The anti-tumour effects of thalidomide have been associated with its anti-angiogenic properties. Second generation thalidomide analogues are distinct compounds with enhanced therapeutic potential. Although these compounds are beginning to enter trials for the treatment of cancer there is very little information regarding the anti-angiogenic activity of these clinically relevant compounds. Furthermore, it is not known how the various immunomodulatory activities of these compounds relate to anti-angiogenic activity.

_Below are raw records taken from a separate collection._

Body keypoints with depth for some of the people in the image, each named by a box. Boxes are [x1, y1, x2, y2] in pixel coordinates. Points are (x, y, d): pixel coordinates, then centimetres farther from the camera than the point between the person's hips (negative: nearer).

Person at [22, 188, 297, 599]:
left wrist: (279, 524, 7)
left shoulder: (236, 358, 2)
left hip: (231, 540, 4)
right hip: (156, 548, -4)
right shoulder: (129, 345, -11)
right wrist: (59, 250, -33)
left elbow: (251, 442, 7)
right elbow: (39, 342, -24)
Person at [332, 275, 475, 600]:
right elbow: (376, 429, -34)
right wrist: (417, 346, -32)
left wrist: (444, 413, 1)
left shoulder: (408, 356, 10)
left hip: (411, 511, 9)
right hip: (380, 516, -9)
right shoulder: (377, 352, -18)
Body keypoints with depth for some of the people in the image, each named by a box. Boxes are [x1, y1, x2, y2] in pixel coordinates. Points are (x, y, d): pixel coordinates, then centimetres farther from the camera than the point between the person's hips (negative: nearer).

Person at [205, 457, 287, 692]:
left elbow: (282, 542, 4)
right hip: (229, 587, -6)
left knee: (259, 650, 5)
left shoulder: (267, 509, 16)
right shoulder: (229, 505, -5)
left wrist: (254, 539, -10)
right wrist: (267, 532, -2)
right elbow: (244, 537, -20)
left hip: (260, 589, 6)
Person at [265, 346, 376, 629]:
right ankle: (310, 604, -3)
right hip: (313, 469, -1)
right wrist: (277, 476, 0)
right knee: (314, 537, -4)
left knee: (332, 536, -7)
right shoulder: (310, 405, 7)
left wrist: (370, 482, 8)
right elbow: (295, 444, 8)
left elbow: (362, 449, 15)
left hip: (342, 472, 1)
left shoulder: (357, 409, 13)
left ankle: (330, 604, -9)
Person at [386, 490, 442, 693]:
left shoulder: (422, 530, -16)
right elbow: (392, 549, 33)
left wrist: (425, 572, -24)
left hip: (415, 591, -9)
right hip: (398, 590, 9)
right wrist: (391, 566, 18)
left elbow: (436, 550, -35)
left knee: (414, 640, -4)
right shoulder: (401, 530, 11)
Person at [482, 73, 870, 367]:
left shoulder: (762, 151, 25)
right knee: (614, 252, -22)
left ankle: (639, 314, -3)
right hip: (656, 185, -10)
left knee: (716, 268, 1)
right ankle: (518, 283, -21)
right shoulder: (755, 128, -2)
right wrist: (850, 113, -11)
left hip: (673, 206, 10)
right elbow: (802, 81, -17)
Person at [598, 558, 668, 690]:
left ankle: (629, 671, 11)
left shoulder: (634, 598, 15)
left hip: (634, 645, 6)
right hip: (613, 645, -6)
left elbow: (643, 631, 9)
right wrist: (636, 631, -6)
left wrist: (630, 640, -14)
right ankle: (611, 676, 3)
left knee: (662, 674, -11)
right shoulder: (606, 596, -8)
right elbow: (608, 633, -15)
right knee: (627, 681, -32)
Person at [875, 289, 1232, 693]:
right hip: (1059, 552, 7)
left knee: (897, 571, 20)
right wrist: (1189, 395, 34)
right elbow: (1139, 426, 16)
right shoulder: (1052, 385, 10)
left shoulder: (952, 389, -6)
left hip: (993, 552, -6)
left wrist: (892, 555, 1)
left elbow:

In this study we assessed the anti-angiogenic activity of compounds from both IMiD and SelCID classes of analogues using a novel in vitro multicellular human assay system and the established rat aorta assay. Our results show that both the IMiDs and SelCIDs tested are significantly more potent than thalidomide. The anti-angiogenic potency of the analogues was not related to inhibition of endothelial cell proliferation, nor their TNF-alpha/PDE type 4 inhibitory properties. However, anti-migratory effects in vitro and inhibition of tumour growth in vivo was observed with the analogue IMiD-1 (clinically known as REVIMID). Our results show that anti-angiogenic activity spans both currently defined classes of thalidomide analogue and is not related to their previously described immunomodulatory properties. Identification of the differential effects of these compounds will enable targeting of such compounds into the appropriate clinical setting.

Figure 1

Illustrates the effect of a thalidomide analogue, IMiD-1 (C,F) and suramin (B,E) in comparison to their relative controls (A,D) on microvessel outgrowths in the rat aorta assay (top row) and on tubule development in the human angiogenesis model (bottom row).

Figure 2

Inhibition of angiogenesis as demonstrated by the reduction of tubule development following co-culture for 11 days with SelCIDs (A) or with thalidomide or IMiDs (B) in the human angiogenesis model. The effect of suramin or VEGF on tubule development is also shown. . *=P<0.05 vs control (Dunnett's test).

Figure 3

Inhibition of angiogenesis as demonstrated by the reduction in the number of microvessels observed following co-culture with SelCIDs (A) or with IMiDs (B) in the rat aorta angiogenesis model. The effect of suramin on microvessel development is also shown. *=P<0.05 vs control (Dunnett's test).

Figure 4

The effect of Thd, IMiDs and SelCIDs on bFGF and VEGF-induced HUVEC proliferative responses. The data is representative of three independent experiments.

Figure 5

The effect of suramin and IMiD-1 on the migratory properties of EA.hy926 cells in an in vitro wound healing assay. Results are expressed as mean number of cells migrating per field. *=P<0.05 versus control (Dunnett's test).

Figure 6

The effect of IMiD-1 on the growth rate of CMT93 colorectal tumour in nude mice (A). Data is representative of at least two independent experiments. *=P<0.05 vs control (Dunnett's test). Histological examination revealed that treatment with IMiD-1 (bottom picture) increased necrosis within the tumour (B). Magnification ×400.